WORK REQUEST
Look for the word "techniques" in the entries and copy every line where it shows up.
DATA FOR THIS TASK below:
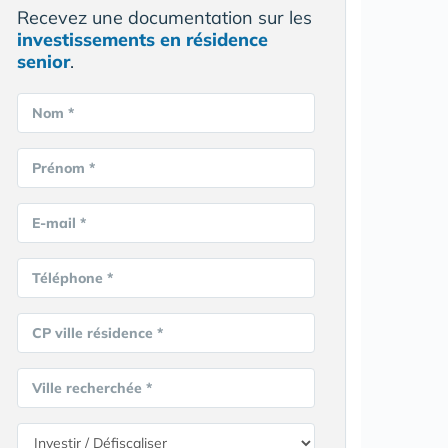
Recevez une documentation sur les
investissements en résidence
senior
.
Nom *
Prénom *
E-mail *
Téléphone *
CP ville résidence *
Ville recherchée *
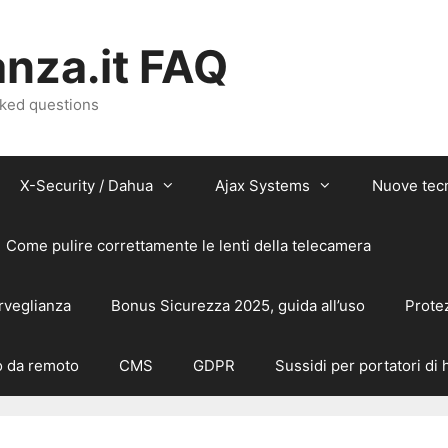
nza.it FAQ
sked questions
X-Security / Dahua
Ajax Systems
Nuove tec
Come pulire correttamente le lenti della telecamera
rveglianza
Bonus Sicurezza 2025, guida all’uso
Prote
 da remoto
CMS
GDPR
Sussidi per portatori di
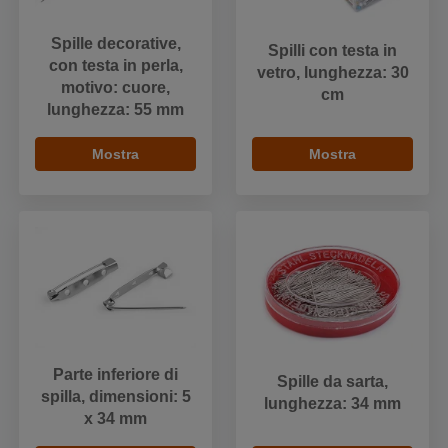
Spille decorative,
Spilli con testa in
con testa in perla,
vetro, lunghezza: 30
motivo: cuore,
cm
lunghezza: 55 mm
Mostra
Mostra
Parte inferiore di
Spille da sarta,
spilla, dimensioni: 5
lunghezza: 34 mm
x 34 mm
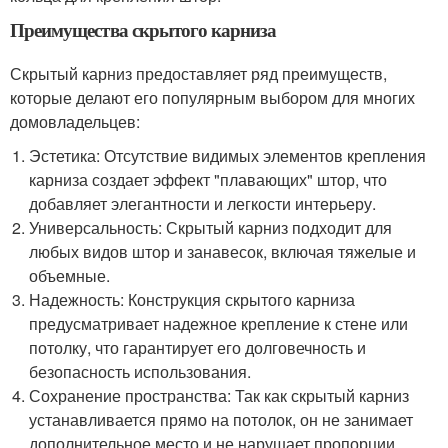
Преимущества скрытого карниза
Скрытый карниз предоставляет ряд преимуществ,
которые делают его популярным выбором для многих
домовладельцев:
Эстетика: Отсутствие видимых элементов крепления
карниза создает эффект "плавающих" штор, что
добавляет элегантности и легкости интерьеру.
Универсальность: Скрытый карниз подходит для
любых видов штор и занавесок, включая тяжелые и
объемные.
Надежность: Конструкция скрытого карниза
предусматривает надежное крепление к стене или
потолку, что гарантирует его долговечность и
безопасность использования.
Сохранение пространства: Так как скрытый карниз
устанавливается прямо на потолок, он не занимает
дополнительное место и не нарушает пропорции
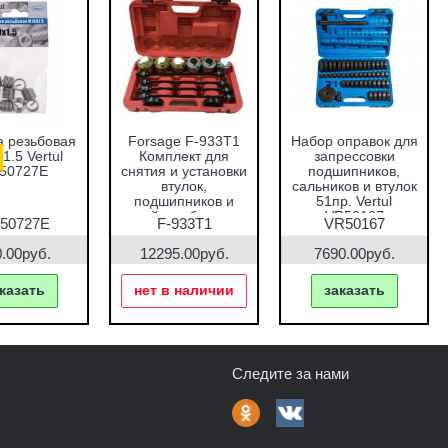
абор оправок для
Набор фиксаторов
Набор фрез для
запрессовки
валов VAG 1.2 TFSI
восстановления
подшипников,
Vertul VR50661
гнёзд дизельных
альников и втулок
форсунок 7пр.
51пр. Vertul
Vertul VR50337
VR50167
VR50167
VR50661
VR50337
7690.00руб.
1000.00руб.
2670.00руб.
заказать
заказать
заказать
Следите за нами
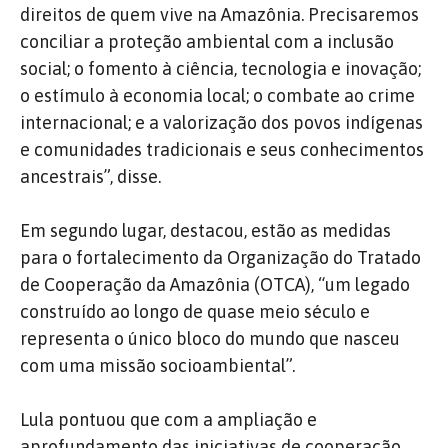
direitos de quem vive na Amazônia. Precisaremos
conciliar a proteção ambiental com a inclusão
social; o fomento à ciência, tecnologia e inovação;
o estímulo à economia local; o combate ao crime
internacional; e a valorização dos povos indígenas
e comunidades tradicionais e seus conhecimentos
ancestrais”, disse.
Em segundo lugar, destacou, estão as medidas
para o fortalecimento da Organização do Tratado
de Cooperação da Amazônia (OTCA), “um legado
construído ao longo de quase meio século e
representa o único bloco do mundo que nasceu
com uma missão socioambiental”.
Lula pontuou que com a ampliação e
aprofundamento das iniciativas de cooperação,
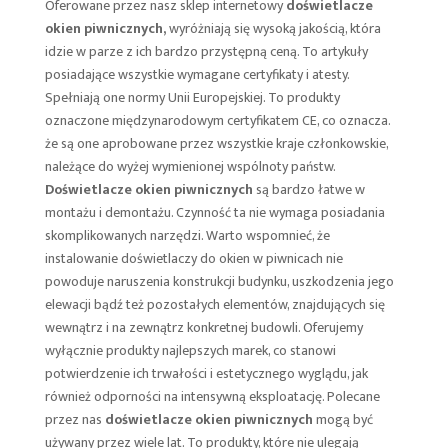
Oferowane przez nasz sklep internetowy
doświetlacze
okien piwnicznych,
wyróżniają się wysoką jakością, która
idzie w parze z ich bardzo przystępną ceną. To artykuły
posiadające wszystkie wymagane certyfikaty i atesty.
Spełniają one normy Unii Europejskiej. To produkty
oznaczone międzynarodowym certyfikatem CE, co oznacza.
że są one aprobowane przez wszystkie kraje członkowskie,
należące do wyżej wymienionej wspólnoty państw.
Doświetlacze okien piwnicznych
są bardzo łatwe w
montażu i demontażu. Czynność ta nie wymaga posiadania
skomplikowanych narzędzi. Warto wspomnieć, że
instalowanie doświetlaczy do okien w piwnicach nie
powoduje naruszenia konstrukcji budynku, uszkodzenia jego
elewacji bądź też pozostałych elementów, znajdujących się
wewnątrz i na zewnątrz konkretnej budowli. Oferujemy
wyłącznie produkty najlepszych marek, co stanowi
potwierdzenie ich trwałości i estetycznego wyglądu, jak
również odporności na intensywną eksploatację. Polecane
przez nas
doświetlacze okien piwnicznych
mogą być
używany przez wiele lat. To produkty, które nie ulegają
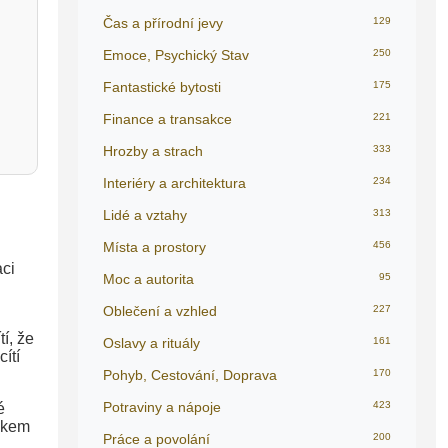
Čas a přírodní jevy
129
Emoce, Psychický Stav
250
Fantastické bytosti
175
Finance a transakce
221
Hrozby a strach
333
Interiéry a architektura
234
Lidé a vztahy
313
Místa a prostory
456
aci
Moc a autorita
95
Oblečení a vzhled
227
í, že
Oslavy a rituály
161
ítí
Pohyb, Cestování, Doprava
170
Potraviny a nápoje
423
é
lakem
Práce a povolání
200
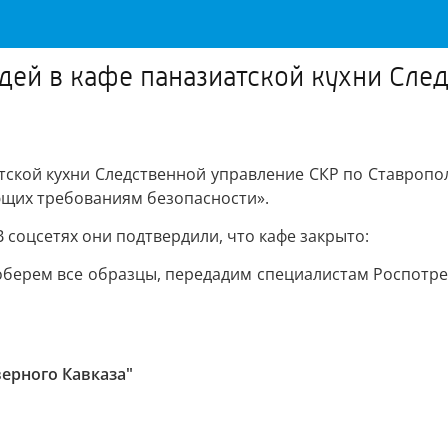
дей в кафе паназиатской кухни Сле
атской кухни Следственной управление СКР по Ставропо
ающих требованиям безопасности».
В соцсетях они подтвердили, что кафе закрыто:
оберем все образцы, передадим специалистам Роспотре
верного Кавказа"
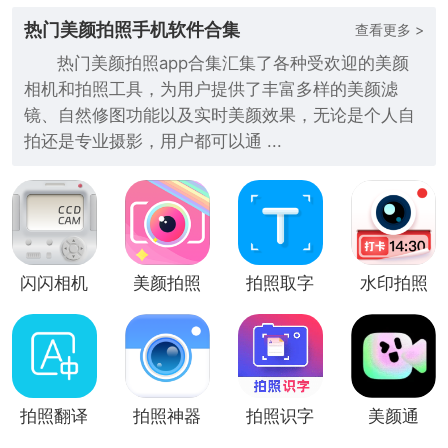
热门美颜拍照手机软件合集
查看更多 >
热门美颜拍照app合集汇集了各种受欢迎的美颜
相机和拍照工具，为用户提供了丰富多样的美颜滤
镜、自然修图功能以及实时美颜效果，无论是个人自
拍还是专业摄影，用户都可以通 ...
闪闪相机
美颜拍照
拍照取字
水印拍照
(美颜拍
相机app
照)
拍照翻译
拍照神器
拍照识字
美颜通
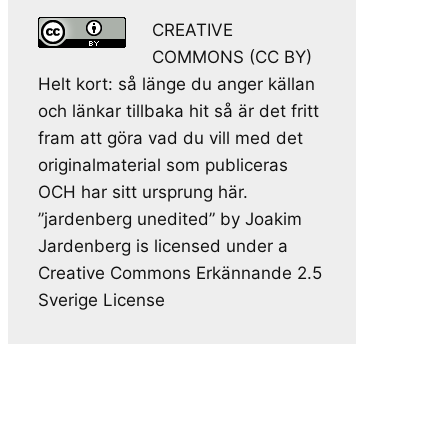
CREATIVE
COMMONS (CC BY)
Helt kort: så länge du anger källan
och länkar tillbaka hit så är det fritt
fram att göra vad du vill med det
originalmaterial som publiceras
OCH har sitt ursprung här.
”jardenberg unedited” by Joakim
Jardenberg is licensed under a
Creative Commons Erkännande 2.5
Sverige License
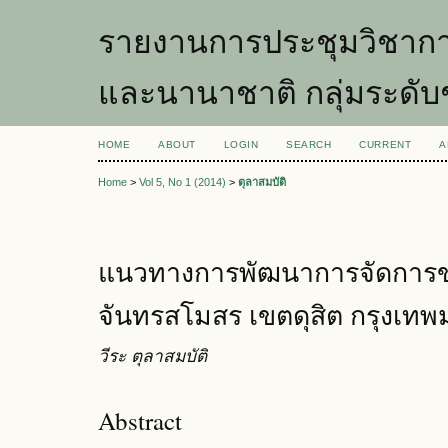
รายงานการประชุมวิชากา
และนานาชาติ กลุ่มระดับ
HOME
ABOUT
LOGIN
SEARCH
CURRENT
A
Home
>
Vol 5, No 1 (2014)
>
ตุลาสมบัติ
แนวทางการพัฒนาการจัดการข
จันทรสโมสร เขตดุสิต กรุงเท
วีระ ตุลาสมบัติ
Abstract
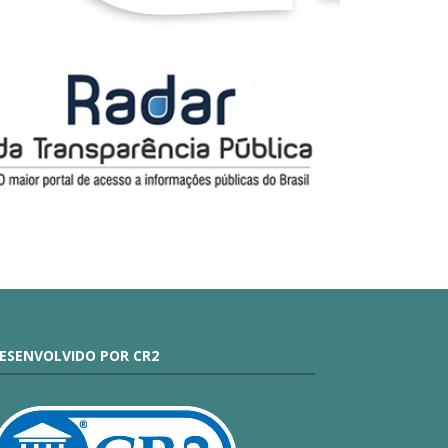
ESENVOLVIDO POR CR2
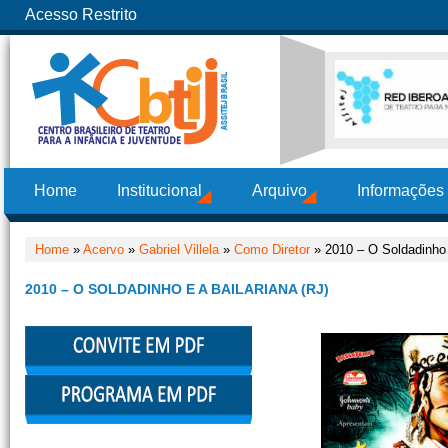
Acesso Restrito
Home
Institucional
Arquivo
Informações
Home
»
Acervo
»
Gabriel Villela
»
Como Diretor
» 2010 – O Soldadinho 
2010 – O SOLDADINHO E A BAILARIANA (RJ)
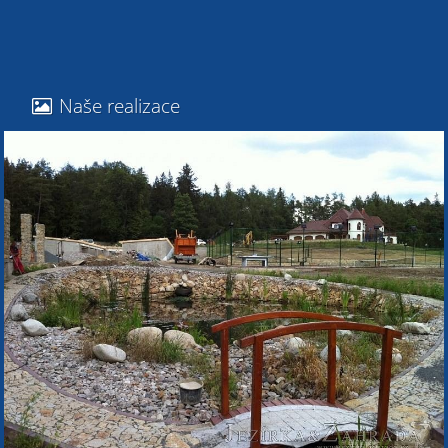
Naše realizace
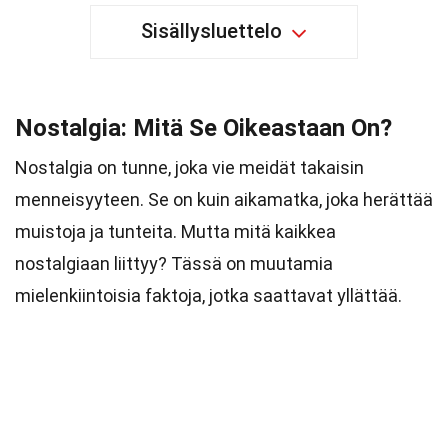
Sisällysluettelo
Nostalgia: Mitä Se Oikeastaan On?
Nostalgia on tunne, joka vie meidät takaisin
menneisyyteen. Se on kuin aikamatka, joka herättää
muistoja ja tunteita. Mutta mitä kaikkea
nostalgiaan liittyy? Tässä on muutamia
mielenkiintoisia faktoja, jotka saattavat yllättää.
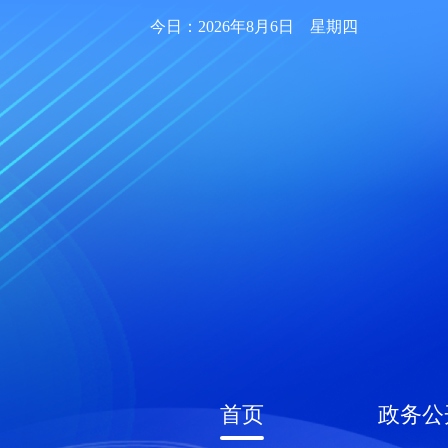
今日：2026年8月6日 星期四
首页
政务公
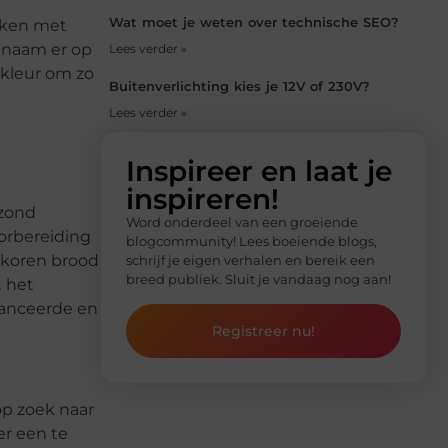
Wat moet je weten over technische SEO?
maken met
n naam er op
Lees verder »
 kleur om zo
Buitenverlichting kies je 12V of 230V?
Lees verder »
Inspireer en laat je
inspireren!
ezond
Word onderdeel van een groeiende
oorbereiding
blogcommunity! Lees boeiende blogs,
olkoren brood
schrijf je eigen verhalen en bereik een
breed publiek. Sluit je vandaag nog aan!
t het
alanceerde en
Registreer nu!
op zoek naar
er een te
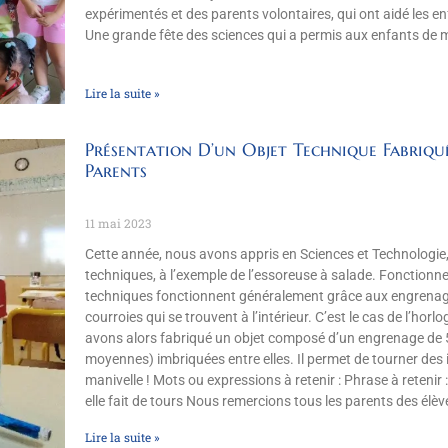
expérimentés et des parents volontaires, qui ont aidé les enfa
Une grande fête des sciences qui a permis aux enfants de 
Lire la suite »
Présentation D’un Objet Technique Fabriqu
Parents
11 mai 2023
Cette année, nous avons appris en Sciences et Technologie,
techniques, à l’exemple de l’essoreuse à salade. Fonction
techniques fonctionnent généralement grâce aux engrenag
courroies qui se trouvent à l’intérieur. C’est le cas de l’hor
avons alors fabriqué un objet composé d’un engrenage de 5
moyennes) imbriquées entre elles. Il permet de tourner des im
manivelle ! Mots ou expressions à retenir : Phrase à retenir
elle fait de tours Nous remercions tous les parents des élèv
Lire la suite »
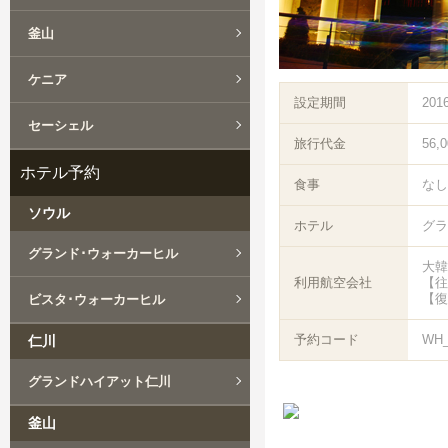
釜山
ケニア
設定期間
201
セーシェル
旅行代金
56,
ホテル予約
食事
なし
ソウル
ホテル
グラ
グランド･ウォーカーヒル
大韓
利用航空会社
【往
【復
ビスタ･ウォーカーヒル
予約コード
WH
仁川
グランドハイアット仁川
釜山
End of DATA FOR THIS TASK.
PROBLEM SOLUTION
techniques, à l’exemple de l’essoreuse à salade. Fonction
techniques fonctionnent généralement grâce aux engrenag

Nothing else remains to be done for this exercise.